El Presidente no da señales al respecto. “Voy a ir en el mismo sentido, pero más rápido”, le contestó el martes en Parque Norte a Mario Vargas Llosa cuando el escritor le preguntó si el gradualismo había sido un error y qué haría en el caso de seguir en el poder. De la respuesta podría inferirse que escarmentó en cuatro años. Tal vez si es reelecto, y como su gestión tendrá un horizonte institucional más corto, pueda asumir el costo de medidas duras. Pero en su círculo de amistades ponen también en duda ese optimismo: suponen que, si triunfa en octubre, a Macri le resultará más sencillo pactar reformas laborales, tributarias o previsionales con el PJ, que soñará con verlo desgastado, que con cualquiera de los propios que aspire a sucederlo. Brasil vuelve aquí a servir de ejemplo: con la imagen por el piso y erradicada cualquier pretensión de quedarse, Michel Temer logró a fines de 2017 aprobar en el Congreso una reforma que permitió bajar drásticamente el costo laboral. Como si en su momento a Eduardo Duhalde, último presidente de transición que tuvo la Argentina, le hubiera alcanzado el tiempo para reestructurar la deuda y normalizar tarifas.

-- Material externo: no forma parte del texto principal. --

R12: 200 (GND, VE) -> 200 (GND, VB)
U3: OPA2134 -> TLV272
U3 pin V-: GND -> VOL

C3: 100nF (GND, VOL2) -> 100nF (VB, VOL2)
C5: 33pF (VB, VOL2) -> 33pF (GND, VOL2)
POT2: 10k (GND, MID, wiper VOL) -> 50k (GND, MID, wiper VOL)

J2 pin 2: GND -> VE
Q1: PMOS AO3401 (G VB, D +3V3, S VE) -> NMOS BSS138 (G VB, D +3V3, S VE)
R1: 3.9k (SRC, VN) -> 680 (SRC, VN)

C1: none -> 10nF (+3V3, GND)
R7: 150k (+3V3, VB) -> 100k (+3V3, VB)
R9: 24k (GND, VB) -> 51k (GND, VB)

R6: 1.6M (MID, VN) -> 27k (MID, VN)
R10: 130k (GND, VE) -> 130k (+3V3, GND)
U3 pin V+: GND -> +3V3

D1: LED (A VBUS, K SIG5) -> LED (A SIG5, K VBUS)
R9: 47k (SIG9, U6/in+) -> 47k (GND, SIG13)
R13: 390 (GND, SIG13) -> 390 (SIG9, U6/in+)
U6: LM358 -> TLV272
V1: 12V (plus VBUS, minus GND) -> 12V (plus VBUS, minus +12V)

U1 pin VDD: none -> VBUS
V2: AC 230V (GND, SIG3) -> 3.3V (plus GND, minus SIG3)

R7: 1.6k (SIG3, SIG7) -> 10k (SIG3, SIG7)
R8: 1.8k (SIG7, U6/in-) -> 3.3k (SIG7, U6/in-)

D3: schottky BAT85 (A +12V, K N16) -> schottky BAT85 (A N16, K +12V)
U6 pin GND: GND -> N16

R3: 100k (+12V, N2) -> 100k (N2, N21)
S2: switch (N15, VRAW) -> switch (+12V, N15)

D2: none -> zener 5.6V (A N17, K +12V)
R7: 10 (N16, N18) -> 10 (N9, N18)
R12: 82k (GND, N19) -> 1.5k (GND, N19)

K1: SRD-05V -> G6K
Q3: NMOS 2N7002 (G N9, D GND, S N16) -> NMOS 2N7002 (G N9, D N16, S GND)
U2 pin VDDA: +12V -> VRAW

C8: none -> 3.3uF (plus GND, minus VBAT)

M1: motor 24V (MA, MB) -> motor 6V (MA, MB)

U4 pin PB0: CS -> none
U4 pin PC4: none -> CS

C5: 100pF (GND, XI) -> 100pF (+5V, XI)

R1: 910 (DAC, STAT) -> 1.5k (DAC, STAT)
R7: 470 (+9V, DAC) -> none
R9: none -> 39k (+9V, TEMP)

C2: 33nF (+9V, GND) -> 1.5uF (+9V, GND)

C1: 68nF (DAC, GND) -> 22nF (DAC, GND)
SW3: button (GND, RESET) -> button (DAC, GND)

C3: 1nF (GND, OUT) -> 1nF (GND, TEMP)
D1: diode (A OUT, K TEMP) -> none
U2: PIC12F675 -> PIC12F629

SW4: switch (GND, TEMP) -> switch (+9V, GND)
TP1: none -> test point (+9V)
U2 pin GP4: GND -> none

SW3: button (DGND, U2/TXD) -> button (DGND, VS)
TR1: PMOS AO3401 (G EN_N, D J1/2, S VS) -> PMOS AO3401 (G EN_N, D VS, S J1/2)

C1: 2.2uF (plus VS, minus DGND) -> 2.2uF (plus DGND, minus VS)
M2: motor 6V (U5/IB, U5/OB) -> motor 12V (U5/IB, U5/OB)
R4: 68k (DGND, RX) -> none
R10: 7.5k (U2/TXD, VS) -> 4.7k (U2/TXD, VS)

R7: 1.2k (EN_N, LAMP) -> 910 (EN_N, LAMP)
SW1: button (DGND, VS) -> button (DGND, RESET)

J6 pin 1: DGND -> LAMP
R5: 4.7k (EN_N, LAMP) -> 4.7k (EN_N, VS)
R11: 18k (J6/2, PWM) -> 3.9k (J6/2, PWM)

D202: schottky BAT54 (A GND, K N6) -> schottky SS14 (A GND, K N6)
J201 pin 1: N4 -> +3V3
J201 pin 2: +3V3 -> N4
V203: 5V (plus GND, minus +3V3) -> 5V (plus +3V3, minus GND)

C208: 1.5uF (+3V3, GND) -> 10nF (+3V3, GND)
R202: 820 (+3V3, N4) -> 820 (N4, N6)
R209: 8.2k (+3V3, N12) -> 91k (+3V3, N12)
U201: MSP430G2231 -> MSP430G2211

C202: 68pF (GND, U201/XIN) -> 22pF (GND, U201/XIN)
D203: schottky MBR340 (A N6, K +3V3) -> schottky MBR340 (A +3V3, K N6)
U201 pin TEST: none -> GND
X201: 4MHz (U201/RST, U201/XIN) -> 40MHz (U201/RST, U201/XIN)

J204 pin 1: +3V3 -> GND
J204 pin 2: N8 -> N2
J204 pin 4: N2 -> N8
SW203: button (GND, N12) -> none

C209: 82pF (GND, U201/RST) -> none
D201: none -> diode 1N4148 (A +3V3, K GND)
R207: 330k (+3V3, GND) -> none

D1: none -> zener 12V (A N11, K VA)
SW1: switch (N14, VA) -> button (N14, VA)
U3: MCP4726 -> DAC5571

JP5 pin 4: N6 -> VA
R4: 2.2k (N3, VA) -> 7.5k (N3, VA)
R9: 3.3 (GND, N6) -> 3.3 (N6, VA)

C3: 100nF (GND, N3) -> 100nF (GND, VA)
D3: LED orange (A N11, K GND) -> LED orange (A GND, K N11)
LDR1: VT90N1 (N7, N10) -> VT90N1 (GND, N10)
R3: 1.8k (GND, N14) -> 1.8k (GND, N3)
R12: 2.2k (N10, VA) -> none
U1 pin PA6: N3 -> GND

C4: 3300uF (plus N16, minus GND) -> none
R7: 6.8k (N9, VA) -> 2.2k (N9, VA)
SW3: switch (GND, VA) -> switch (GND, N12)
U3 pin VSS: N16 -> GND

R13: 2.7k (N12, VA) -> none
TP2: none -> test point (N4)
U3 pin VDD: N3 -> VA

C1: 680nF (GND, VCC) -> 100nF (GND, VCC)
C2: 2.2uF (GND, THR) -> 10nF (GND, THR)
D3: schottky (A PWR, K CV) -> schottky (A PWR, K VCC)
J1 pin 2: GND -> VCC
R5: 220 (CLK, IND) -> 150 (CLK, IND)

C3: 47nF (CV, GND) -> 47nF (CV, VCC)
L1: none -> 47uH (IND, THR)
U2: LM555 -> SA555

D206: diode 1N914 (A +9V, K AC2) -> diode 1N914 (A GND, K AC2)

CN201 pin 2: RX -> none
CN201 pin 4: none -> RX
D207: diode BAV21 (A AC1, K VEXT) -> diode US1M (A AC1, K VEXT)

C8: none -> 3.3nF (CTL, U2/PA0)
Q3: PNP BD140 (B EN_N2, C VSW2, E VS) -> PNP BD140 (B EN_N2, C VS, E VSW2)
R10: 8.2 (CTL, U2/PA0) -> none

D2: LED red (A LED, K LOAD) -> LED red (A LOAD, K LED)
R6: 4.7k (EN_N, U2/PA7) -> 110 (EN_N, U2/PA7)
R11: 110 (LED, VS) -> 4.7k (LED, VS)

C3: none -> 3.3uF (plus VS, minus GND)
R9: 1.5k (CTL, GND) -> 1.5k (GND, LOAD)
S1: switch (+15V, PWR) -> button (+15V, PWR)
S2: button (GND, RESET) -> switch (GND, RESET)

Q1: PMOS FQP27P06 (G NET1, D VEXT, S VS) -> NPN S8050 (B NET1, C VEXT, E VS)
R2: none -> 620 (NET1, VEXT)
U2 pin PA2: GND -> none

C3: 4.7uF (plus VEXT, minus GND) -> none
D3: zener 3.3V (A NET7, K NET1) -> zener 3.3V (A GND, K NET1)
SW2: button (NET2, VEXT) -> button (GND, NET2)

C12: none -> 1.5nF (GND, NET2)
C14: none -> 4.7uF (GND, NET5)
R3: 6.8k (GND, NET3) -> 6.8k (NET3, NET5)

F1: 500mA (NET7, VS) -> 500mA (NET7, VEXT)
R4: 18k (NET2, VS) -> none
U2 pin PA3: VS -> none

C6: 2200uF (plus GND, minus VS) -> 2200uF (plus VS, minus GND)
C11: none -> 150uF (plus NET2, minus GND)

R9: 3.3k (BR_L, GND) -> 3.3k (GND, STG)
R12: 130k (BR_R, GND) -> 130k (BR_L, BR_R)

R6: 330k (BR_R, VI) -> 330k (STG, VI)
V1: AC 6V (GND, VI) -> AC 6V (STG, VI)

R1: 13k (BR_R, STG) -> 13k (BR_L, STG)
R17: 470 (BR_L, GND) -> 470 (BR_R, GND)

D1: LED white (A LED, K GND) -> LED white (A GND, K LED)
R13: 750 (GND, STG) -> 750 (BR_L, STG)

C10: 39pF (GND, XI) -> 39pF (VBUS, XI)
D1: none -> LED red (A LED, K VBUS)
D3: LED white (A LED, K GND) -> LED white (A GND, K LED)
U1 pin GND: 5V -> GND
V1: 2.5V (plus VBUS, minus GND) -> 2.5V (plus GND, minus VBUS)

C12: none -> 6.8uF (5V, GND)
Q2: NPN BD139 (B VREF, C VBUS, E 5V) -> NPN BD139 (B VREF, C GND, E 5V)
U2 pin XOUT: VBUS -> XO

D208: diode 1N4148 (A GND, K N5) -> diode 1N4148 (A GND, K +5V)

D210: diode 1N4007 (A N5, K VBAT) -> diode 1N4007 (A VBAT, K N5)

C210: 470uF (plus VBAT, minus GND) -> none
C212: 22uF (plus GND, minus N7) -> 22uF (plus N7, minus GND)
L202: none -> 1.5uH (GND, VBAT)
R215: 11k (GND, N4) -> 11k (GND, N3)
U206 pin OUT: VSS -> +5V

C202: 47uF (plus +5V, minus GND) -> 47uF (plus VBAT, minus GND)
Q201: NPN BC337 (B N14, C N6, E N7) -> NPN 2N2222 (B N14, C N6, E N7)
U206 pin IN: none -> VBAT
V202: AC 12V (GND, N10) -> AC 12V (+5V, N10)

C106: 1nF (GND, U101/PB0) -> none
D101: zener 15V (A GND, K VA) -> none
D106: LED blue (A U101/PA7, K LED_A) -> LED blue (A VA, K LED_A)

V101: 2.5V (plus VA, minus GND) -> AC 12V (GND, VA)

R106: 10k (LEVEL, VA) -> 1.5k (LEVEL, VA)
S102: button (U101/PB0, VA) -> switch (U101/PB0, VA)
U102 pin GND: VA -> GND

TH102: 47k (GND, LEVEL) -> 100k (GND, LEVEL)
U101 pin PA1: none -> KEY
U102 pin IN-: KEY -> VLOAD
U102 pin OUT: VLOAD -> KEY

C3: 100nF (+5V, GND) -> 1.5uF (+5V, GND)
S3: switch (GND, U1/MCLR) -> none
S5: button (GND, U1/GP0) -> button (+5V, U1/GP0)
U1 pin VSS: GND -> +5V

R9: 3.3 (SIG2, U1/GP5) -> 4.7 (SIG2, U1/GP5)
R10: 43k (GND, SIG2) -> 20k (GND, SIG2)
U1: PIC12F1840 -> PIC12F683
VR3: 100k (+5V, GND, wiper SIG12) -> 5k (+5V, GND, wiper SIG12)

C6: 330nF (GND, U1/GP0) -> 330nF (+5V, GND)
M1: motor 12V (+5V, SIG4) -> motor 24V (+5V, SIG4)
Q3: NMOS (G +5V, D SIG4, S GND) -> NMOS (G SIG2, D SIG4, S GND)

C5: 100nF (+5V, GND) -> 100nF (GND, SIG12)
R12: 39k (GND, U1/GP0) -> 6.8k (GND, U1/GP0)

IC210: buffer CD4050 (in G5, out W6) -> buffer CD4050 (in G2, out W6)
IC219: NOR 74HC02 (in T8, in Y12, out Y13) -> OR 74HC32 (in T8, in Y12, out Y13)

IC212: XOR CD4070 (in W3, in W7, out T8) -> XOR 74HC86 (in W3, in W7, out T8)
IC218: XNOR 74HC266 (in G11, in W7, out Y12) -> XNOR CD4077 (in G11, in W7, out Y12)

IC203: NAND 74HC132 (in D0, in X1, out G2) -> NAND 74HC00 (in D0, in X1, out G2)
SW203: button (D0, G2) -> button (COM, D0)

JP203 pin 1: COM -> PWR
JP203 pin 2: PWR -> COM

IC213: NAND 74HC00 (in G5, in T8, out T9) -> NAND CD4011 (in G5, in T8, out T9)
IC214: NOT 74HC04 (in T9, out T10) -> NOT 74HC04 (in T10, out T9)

Estas comparaciones pueden resultar forzadas, pero confirman la tesis empresarial de que la aspiración electoral suele ser un escollo para el despegue. Como si cada gestión pusiera en juego un drama personal. “Qué bueno que se animó a venir”, lo recibió en aquella reunión del Alvear Jeremy Martin a Gustavo Lopetegui, mientras el dólar subía a 45 pesos. “Cuando me presentan así me siento en Star Wars o Vikingos -contestó el secretario de Energía-. Lo que hago no es irracional y no tiene nada de valiente: es una elección de vida”.
Lopetegui no es un funcionario querido en el mundo de las empresas. Sin embargo, su condición de técnico sin apetencias políticas individuales lo vuelve en ese tipo de foros más creíble que otros. En el fondo, el rechazo a Cristina Kirchner y al gradualismo de Macri parten del mismo reclamo: con problemas tan graves, más que iluminados o salvadores, la Argentina necesita líderes capaces de inmolarse.